Options are as follows (we reject using file: URIs for local copies as being unnecessarily unwieldy):
<test:RDFDocument rdf:about="absolute-address-of-test-document"> <test:localInstantiation rdf:resource="relative-address-of-test-document"> </test:RDFDocument>
<test:RDFDocument> <test:baseURI rdf:resource="absolute-address-of-test-document"> <test:localInstantiation rdf:resource="relative-address-of-test-document"> </test:RDFDocument>
This is arguably preferable to the first case, since it carefully skirts the issue of whether a URL denotes "the" document that dereferencing it produces.
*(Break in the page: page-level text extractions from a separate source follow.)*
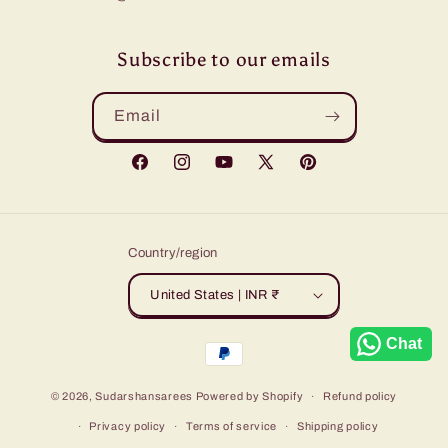
Subscribe to our emails
Email
Facebook
Instagram
YouTube
X
Pinterest
(Twitter)
Country/region
United States | INR ₹
Chat
Payment
methods
© 2026,
Sudarshansarees
Powered by Shopify
Refund policy
Privacy policy
Terms of service
Shipping policy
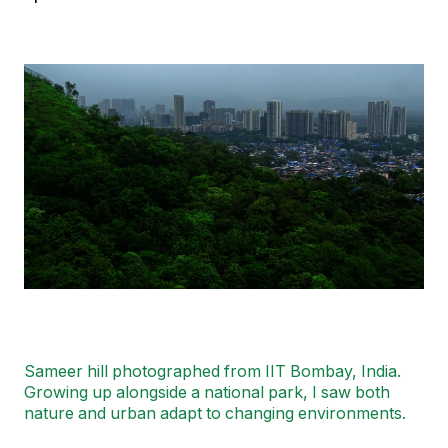
Image
Sameer hill photographed from IIT Bombay, India.
Growing up alongside a national park, I saw both
nature and urban adapt to changing environments.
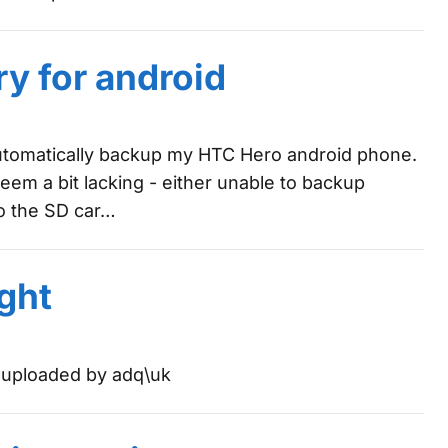
y for android
automatically backup my HTC Hero android phone.
seem a bit lacking - either unable to backup
to the SD car…
ght
y uploaded by adq\uk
<test:RDFDocument test:baseURI="absolute-address-of-test-document" test:localInstantiation="relative-address-of-test-document" />
This is arguably preferable to the second case, since it treats the address of a document as being explicitly differentiated from a URI which may denote it. This is particularly important since the lexical content of both the base URI and the local address of the document will be of interest to a parser. See the thoughts I had about this after discussing it with DanC and Aaron.
The downside of this choice is that it may prove confusing (even contentious) to the RDF community. However, the discussion of the distinction (if any) between denotation and dereferencing of a URL has to happen sooner or later.
Less relevantly, it also produces slightly more compact XML.
Finally, I present a simple example and the corresponding schema for perusal. It just comes down to taking a view on this; we should aim to err on the side of simplicity whilst avoiding committing the usual "document/instantiation confusion" sins.
On #rdfig, DanC pounced on the idea of treating a packaged ZIP file as a cache for an http proxy (his words were "it's a killer").
This is indeed an attractive idea, but to be honest, I think it's what we already have here. The pair of properties that describe a document (original or effective address and the address of the local copy) are exactly what such a cache's index would contain. In this case, however, we intersperse the test information with these locators to make parsing the manifest.rdf simple.
If someone can point me to a simple pre-existing schema for describing such an index, though, I see no reason why we shouldn't adopt such a schema rather than reinventing it.